West Nilein Shelby County

MEMPHIS, Tenn. (WMC) - Shelby County Heath Department has discovered West Nile Virus in mosquitoes in Shelby County.

The mosquitoes were found in the 38115 and 38118 zip codes and are the first traces of the virus to be found in the county in 2019.

Health department officials expect the virus to become widespread in mosquitoes before the end of the summer.
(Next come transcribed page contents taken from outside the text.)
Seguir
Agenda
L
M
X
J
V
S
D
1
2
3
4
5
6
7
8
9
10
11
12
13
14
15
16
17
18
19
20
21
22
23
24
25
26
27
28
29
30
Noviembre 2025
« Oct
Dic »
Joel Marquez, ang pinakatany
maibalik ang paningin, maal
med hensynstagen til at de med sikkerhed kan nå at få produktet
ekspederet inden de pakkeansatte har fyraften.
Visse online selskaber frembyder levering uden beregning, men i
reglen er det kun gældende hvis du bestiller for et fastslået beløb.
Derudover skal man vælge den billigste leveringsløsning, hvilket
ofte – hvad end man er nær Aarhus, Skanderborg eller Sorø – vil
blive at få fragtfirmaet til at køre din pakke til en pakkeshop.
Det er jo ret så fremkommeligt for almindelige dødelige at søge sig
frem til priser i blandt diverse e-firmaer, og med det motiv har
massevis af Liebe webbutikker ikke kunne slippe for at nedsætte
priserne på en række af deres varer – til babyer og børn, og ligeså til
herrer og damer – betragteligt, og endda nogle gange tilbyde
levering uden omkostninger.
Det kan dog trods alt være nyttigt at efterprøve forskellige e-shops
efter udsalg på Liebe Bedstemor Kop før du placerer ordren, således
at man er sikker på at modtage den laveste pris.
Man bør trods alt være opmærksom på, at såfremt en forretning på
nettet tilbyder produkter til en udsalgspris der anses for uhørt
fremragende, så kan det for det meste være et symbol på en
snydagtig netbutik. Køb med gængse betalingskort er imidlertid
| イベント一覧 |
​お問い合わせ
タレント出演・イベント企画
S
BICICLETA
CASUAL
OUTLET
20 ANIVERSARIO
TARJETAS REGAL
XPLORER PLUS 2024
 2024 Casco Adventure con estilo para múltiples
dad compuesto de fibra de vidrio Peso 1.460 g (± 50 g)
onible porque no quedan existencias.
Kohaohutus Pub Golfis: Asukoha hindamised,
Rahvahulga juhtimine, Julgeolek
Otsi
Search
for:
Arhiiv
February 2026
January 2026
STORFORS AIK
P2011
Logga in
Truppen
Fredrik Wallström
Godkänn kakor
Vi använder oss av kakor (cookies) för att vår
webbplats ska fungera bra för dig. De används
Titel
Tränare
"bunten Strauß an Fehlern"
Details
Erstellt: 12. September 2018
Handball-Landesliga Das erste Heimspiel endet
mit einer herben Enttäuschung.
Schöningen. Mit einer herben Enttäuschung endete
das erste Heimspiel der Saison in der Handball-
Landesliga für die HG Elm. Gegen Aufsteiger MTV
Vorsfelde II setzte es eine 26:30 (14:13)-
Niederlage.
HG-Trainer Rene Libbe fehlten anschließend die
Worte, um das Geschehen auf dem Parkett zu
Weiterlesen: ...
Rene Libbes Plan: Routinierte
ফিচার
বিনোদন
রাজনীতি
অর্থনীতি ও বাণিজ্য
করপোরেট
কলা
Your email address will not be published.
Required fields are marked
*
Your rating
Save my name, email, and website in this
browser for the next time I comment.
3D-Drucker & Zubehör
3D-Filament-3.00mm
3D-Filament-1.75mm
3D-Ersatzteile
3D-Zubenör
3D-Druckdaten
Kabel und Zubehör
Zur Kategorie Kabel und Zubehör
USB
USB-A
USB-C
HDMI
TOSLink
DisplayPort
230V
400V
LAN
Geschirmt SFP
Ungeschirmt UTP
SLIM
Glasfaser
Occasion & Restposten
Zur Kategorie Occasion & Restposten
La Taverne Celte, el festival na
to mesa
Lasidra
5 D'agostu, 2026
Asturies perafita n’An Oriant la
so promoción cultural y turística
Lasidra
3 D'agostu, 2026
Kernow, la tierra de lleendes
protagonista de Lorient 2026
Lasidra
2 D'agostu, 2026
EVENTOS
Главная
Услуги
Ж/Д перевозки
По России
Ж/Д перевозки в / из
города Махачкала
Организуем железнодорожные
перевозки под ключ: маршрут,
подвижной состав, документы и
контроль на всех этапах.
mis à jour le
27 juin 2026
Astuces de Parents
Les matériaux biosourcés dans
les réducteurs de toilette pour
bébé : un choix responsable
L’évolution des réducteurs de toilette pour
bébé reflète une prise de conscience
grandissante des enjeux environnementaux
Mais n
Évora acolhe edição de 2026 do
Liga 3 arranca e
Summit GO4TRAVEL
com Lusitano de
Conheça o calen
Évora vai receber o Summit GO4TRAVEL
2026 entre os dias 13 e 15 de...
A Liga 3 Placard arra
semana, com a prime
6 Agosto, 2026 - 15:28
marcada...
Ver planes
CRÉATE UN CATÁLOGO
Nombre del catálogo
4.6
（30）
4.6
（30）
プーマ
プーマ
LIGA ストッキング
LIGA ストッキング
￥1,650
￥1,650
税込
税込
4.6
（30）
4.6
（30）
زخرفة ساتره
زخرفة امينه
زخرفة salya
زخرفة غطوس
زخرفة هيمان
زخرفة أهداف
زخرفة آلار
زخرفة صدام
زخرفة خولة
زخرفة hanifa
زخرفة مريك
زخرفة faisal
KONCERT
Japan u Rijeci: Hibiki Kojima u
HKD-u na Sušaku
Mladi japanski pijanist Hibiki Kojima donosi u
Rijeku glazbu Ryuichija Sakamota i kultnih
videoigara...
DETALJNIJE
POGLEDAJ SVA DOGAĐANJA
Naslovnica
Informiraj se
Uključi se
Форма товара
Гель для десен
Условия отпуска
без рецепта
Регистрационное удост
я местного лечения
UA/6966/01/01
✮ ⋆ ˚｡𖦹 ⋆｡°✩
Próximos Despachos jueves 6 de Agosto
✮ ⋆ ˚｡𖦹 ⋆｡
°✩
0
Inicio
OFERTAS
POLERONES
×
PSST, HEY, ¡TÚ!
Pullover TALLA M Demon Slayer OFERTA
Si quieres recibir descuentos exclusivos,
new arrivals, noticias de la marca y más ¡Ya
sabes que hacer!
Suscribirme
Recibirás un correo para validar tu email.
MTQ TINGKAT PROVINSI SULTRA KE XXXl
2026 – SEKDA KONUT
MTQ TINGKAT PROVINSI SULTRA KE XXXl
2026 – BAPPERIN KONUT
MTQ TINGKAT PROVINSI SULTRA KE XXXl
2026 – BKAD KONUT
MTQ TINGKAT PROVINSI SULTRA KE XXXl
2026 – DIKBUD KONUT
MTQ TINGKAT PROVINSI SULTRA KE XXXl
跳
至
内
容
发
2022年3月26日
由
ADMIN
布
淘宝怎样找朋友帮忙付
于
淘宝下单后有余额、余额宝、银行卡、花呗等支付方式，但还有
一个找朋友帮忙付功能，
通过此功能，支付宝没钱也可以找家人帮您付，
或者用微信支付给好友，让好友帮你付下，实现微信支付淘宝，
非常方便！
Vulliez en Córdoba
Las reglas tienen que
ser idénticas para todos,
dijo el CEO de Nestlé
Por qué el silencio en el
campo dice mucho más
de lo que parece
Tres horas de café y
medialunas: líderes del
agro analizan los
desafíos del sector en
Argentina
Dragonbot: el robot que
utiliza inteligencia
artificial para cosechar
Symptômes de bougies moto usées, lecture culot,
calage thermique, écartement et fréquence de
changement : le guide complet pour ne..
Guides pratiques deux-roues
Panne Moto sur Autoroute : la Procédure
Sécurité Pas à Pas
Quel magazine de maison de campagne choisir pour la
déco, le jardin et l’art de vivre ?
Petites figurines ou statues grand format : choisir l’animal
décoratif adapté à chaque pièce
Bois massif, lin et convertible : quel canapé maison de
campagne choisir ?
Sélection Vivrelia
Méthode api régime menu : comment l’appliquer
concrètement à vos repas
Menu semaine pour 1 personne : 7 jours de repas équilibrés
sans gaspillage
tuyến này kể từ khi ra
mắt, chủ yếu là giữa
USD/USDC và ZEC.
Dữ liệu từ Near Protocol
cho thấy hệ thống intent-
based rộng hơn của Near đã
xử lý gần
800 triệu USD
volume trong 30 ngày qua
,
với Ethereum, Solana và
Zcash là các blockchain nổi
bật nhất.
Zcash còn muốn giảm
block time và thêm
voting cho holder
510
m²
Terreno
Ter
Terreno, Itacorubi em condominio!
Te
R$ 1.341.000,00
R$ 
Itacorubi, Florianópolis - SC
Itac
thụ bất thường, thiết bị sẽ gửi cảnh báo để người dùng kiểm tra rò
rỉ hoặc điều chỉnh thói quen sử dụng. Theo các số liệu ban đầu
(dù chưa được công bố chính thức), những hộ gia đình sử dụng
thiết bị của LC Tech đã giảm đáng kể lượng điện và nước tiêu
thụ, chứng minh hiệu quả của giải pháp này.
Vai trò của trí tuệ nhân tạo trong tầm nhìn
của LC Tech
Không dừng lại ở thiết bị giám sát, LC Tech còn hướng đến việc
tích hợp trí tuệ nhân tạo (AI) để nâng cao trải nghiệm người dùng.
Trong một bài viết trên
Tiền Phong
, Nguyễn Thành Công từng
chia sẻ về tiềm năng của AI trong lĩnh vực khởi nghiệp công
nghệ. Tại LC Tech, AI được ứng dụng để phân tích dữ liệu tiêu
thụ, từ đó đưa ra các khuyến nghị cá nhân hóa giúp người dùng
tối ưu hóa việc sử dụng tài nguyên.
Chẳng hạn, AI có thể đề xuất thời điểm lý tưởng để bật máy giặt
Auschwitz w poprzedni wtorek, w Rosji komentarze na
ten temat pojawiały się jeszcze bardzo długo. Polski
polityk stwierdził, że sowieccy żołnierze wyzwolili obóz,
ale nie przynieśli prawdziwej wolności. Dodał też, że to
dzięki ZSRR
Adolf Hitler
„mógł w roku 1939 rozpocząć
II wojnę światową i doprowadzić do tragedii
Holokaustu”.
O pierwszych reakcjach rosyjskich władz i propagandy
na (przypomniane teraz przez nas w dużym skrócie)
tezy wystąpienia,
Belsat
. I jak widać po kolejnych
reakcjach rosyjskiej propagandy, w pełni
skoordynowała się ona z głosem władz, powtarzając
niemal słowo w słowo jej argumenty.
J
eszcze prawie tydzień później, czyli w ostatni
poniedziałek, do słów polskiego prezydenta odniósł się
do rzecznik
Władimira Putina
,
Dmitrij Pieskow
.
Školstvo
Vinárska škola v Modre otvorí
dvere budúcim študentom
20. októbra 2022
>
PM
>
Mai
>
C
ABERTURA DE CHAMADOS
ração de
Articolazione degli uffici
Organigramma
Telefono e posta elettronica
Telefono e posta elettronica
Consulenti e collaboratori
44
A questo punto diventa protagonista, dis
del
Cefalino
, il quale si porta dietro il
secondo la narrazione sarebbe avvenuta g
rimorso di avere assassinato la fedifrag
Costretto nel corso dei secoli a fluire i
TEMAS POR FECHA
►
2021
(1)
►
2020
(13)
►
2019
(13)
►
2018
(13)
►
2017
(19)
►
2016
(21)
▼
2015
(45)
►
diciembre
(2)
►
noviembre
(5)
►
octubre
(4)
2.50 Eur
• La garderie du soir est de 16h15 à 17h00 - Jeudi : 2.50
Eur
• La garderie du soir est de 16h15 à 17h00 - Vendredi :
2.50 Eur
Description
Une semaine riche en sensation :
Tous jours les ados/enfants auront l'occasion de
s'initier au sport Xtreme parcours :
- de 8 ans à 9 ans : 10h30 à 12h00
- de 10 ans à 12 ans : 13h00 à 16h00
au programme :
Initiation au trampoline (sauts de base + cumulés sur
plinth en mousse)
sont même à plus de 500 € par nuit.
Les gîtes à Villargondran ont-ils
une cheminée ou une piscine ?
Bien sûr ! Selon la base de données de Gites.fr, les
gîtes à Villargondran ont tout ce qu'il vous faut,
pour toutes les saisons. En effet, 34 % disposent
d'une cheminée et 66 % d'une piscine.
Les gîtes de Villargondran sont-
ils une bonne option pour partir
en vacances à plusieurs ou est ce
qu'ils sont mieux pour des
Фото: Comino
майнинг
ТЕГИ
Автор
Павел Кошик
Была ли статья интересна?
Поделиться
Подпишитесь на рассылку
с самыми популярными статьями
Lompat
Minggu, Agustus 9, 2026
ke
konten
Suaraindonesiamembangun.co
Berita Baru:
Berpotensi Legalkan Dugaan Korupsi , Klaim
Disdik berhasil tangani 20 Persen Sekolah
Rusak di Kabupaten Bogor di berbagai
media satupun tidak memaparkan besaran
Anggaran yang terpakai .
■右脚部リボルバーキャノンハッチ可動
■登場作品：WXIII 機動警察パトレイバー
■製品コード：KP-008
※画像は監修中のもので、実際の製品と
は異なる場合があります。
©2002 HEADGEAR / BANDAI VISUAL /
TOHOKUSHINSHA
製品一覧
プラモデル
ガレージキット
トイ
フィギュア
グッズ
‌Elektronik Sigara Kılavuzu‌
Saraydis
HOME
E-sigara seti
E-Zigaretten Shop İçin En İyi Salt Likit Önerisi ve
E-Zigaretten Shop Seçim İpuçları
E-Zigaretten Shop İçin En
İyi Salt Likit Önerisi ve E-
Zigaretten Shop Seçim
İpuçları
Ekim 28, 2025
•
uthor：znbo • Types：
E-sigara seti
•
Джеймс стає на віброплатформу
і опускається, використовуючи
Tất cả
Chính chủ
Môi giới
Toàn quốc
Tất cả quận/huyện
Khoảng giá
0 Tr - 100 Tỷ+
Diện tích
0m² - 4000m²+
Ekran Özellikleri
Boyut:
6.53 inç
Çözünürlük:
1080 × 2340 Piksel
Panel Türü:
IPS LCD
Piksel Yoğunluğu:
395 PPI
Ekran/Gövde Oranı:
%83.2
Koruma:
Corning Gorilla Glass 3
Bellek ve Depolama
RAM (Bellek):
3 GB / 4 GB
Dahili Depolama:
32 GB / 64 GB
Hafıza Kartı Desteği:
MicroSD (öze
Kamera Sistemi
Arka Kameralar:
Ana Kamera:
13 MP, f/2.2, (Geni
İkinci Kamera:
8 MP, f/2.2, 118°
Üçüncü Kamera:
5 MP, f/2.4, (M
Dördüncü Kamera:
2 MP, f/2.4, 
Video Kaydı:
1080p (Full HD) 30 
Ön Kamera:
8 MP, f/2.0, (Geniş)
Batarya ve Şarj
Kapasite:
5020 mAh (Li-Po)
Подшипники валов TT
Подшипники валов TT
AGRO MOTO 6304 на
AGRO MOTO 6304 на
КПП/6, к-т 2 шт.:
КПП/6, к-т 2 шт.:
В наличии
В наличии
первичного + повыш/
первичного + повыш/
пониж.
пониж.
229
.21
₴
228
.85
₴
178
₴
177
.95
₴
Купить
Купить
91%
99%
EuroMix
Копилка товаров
So far, no human cases of West Nile have been reported in 2019. Last year, there were four human cases reported in Shelby County. Three of those people died as a result.

The Health Department's Mosquito Control Program has ramped up their treatment of mosquito-breeding sits in the two impacted zip codes and have set up traps to kill the mosquitoes.

Health officials say people over the age of 50 and those with compromised immune systems are more likely to be infected by West Nile Virus.

“Now that we know there’s been documentation of West Nile we need to be very careful,” Dr. Mark Castellaw with the Baptist Medical Group said.

Over the past few weeks Dr. Castellaw has seen a growing number of patients with mosquito bites, sharing his concerns about the virus.

Symptoms from the virus like fever, headache, body aches, or rash typically appear within two weeks of the bite.

“West Nile is something we don’t need to be hysterical about it but you need to use good common sense,” Dr. Castellaw said.

Chris Baker with the Memphis Zoo says that standing water can become prime breeding ground for mosquitoes.

“It’s vectored by mosquitoes. Mosquitoes are the way you are going to get West Nile Virus if you do,” Baker said.

SCHD has these tips to offer to help limit the mosquito population around your home.

  • Clean rain gutters and downspouts
  • Discard old tires or store inside where rain water cannot collect inside of tires
  • Discard tin cans, buckets – any container that might collect water
  • Empty and refill pets’ water bowls at least every few days
  • Empty, clean and refill birdbaths, “drip plates” underneath flower pots and small wading pools weekly.

They also recommend wearing long pants and long-sleeved shirts when outside, especially at night.